Thanks a lot for updating this!

p-acharya commented 3 months ago

Thanks a lot for updating this to use Stanza.

Would it be possible to update the README on how to use the command line tool? Also, how can I replicate the following script using neosca?

This is taken from the original L2SCA code

import sys
import os
import subprocess
import re
import tempfile

def division(x, y):
    if float(x) == 0 or float(y) == 0:
        return 0
    return float(x) / float(y)

# List of tregex patterns for various structures
patternlist = [
    "'ROOT !> __'",
    "'VP > S|SINV|SQ'",
    "'S|SINV|SQ [> ROOT <, (VP <# VB) | <# MD|VBZ|VBP|VBD | < (VP [<# MD|VBP|VBZ|VBD | < CC < (VP <# MD|VBP|VBZ|VBD)])]'",
    "'S|SBARQ|SINV|SQ > ROOT | [$-- S|SBARQ|SINV|SQ !>> SBAR|VP]'",
    "'SBAR < (S|SINV|SQ [> ROOT <, (VP <# VB) | <# MD|VBZ|VBP|VBD | < (VP [<# MD|VBP|VBZ|VBD | < CC < (VP <# MD|VBP|VBZ|VBD)])])'",
    "'S|SBARQ|SINV|SQ [> ROOT | [$-- S|SBARQ|SINV|SQ !>> SBAR|VP]] << (SBAR < (S|SINV|SQ [> ROOT <, (VP <# VB) | <# MD|VBZ|VBP|VBD | < (VP [<# MD|VBP|VBZ|VBD | < CC < (VP <# MD|VBP|VBZ|VBD)])]))'",
    "'ADJP|ADVP|NP|VP < CC'",
    "'NP !> NP [<< JJ|POS|PP|S|VBG | << (NP $++ NP !$+ CC)]'",
    "'SBAR [<# WHNP | <# (IN < That|that|For|for) | <, S] & [$+ VP | > VP]'",
    "'S < (VP <# VBG|TO) $+ VP'",
    "'FRAG > ROOT !<< (S|SINV|SQ [> ROOT <, (VP <# VB) | <# MD|VBZ|VBP|VBD | < (VP [<# MD|VBP|VBZ|VBD | < CC < (VP <# MD|VBP|VBZ|VBD)])])'",
    "'FRAG > ROOT !<< (S|SBARQ|SINV|SQ > ROOT | [$-- S|SBARQ|SINV|SQ !>> SBAR|VP])'",
    "'MD|VBZ|VBP|VBD > (SQ !< VP)'"
]

# Path to the Stanford parser

def analyze_text(raw_text, long_names=False):
    current_dir = os.path.dirname(os.path.abspath(__file__))
    inputFile = os.path.join(current_dir, "input_file_temp.txt")
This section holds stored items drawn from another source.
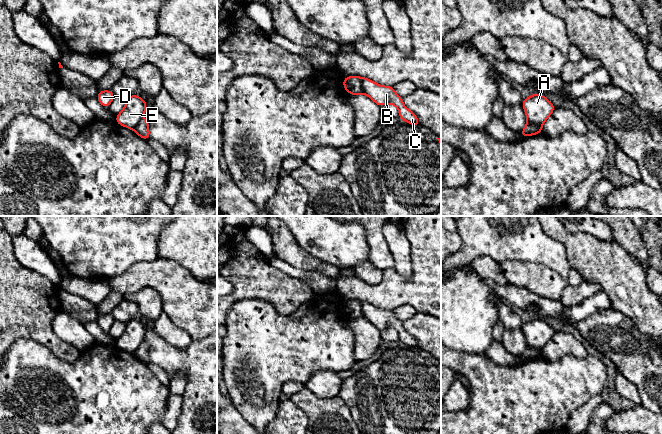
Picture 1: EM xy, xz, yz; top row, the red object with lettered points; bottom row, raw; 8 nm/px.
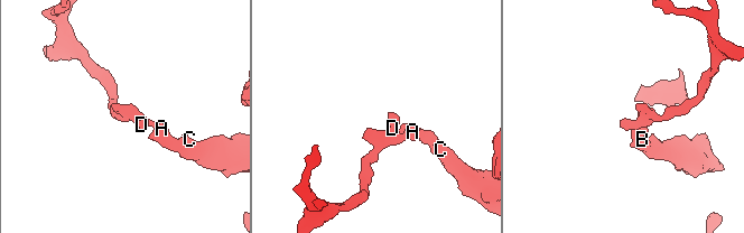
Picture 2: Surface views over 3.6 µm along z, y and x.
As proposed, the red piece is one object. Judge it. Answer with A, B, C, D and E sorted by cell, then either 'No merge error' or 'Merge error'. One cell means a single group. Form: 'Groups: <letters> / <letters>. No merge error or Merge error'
Groups: A D E / B C. Merge error

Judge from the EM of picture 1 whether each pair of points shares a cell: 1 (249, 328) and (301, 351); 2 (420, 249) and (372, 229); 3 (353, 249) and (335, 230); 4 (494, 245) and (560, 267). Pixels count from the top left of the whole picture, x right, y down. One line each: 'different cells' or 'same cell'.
1: same cell
2: different cells
3: same cell
4: same cell

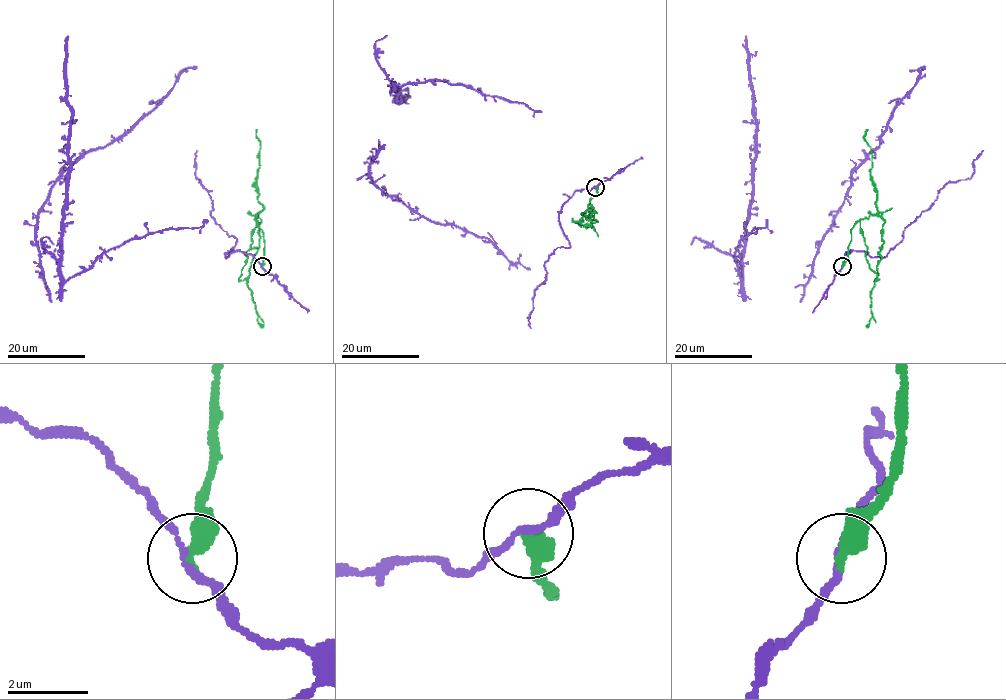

    with open(inputFile, "w") as temp_file:
        temp_file.write(raw_text)

    # Name a temporary file to hold the parse trees of the input file
    parsedFile = inputFile + ".parsed"

    parserPath = os.path.join(current_dir, "stanford-parser-full-2020-11-17/lexparser.sh")

    # Parse the input file
    command = f"{parserPath} {inputFile} > {parsedFile}"
    subprocess.getoutput(command)

    # List of counts of the patterns
    patterncount = []

    tregex_path = os.path.join(current_dir, "tregex.sh")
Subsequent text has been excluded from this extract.